→ **WORK REQUIRED**
Print the range of lines that opens with the line containing "focal_35mm: 45" and closes with the last line of the listing. Include both ends; print nothing more.

→ **DATA LISTING**
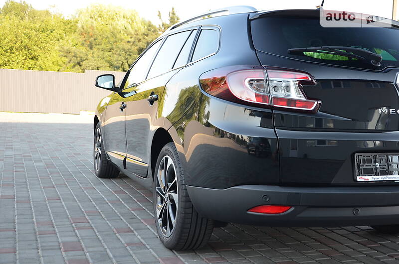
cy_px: 132
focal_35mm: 45
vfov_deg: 29.7
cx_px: 200
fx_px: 498
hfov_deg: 43.7
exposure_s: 1/100
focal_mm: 30
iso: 400
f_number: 5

→ **REPLY TO THE EXERCISE**
focal_35mm: 45
vfov_deg: 29.7
cx_px: 200
fx_px: 498
hfov_deg: 43.7
exposure_s: 1/100
focal_mm: 30
iso: 400
f_number: 5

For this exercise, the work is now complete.